### ACTION ITEM
Below are some records; find each line that carries the word "June" and copy it.

### RECORDS FOR THIS TASK
▬▬▬▬▬▬

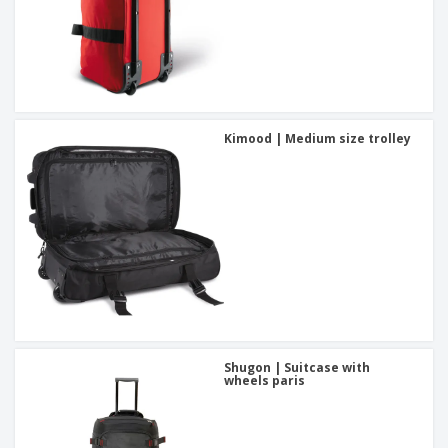
Kimood | Medium size trolley
Shugon | Suitcase with
wheels paris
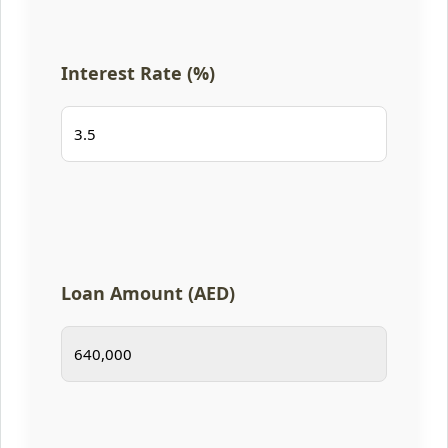
Interest Rate (%)
Loan Amount (AED)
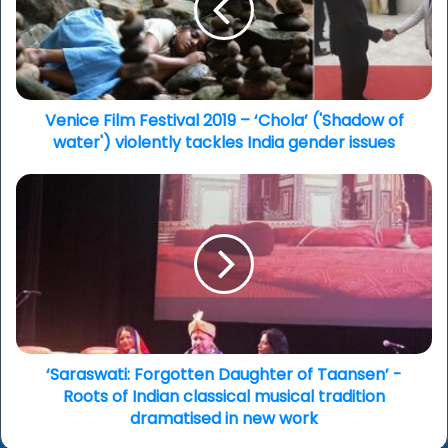
–
‘Chola’
('Shadow
of
water')
violently
Venice Film Festival 2019 – ‘Chola’ ('Shadow of
tackles
water') violently tackles India gender issues
India
gender
‘Saraswati:
issues
Forgotten
Daughter
of
Taansen’
-
Roots
of
Indian
classical
‘Saraswati: Forgotten Daughter of Taansen’ -
musical
Roots of Indian classical musical tradition
tradition
dramatised in new work
dramatised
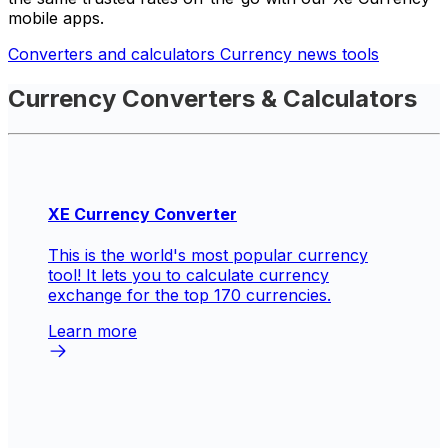
mobile apps.
Converters and calculators
Currency news tools
Currency Converters & Calculators
XE Currency Converter
This is the world's most popular currency
tool! It lets you to calculate currency
exchange for the top 170 currencies.
Learn more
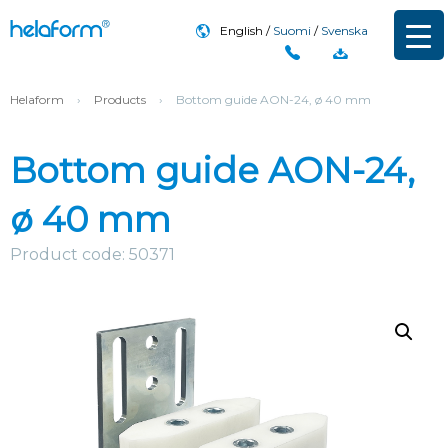
English
Suomi
Svenska
Helaform
›
Products
›
Bottom guide AON-24, ø 40 mm
Bottom guide AON-24,
ø 40 mm
Product code: 50371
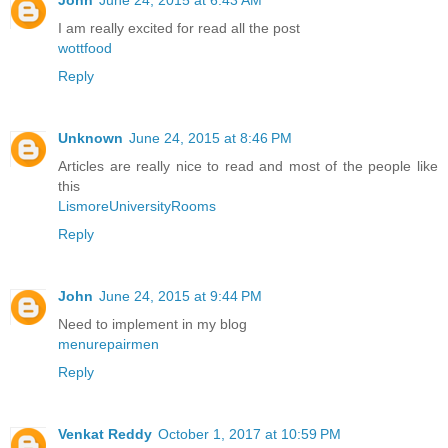
I am really excited for read all the post
wottfood
Reply
Unknown
June 24, 2015 at 8:46 PM
Articles are really nice to read and most of the people like
this
LismoreUniversityRooms
Reply
John
June 24, 2015 at 9:44 PM
Need to implement in my blog
menurepairmen
Reply
Venkat Reddy
October 1, 2017 at 10:59 PM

▬▬▬▬▬▬

### ANSWER BELOW
June 24, 2015 at 8:46 PM
June 24, 2015 at 9:44 PM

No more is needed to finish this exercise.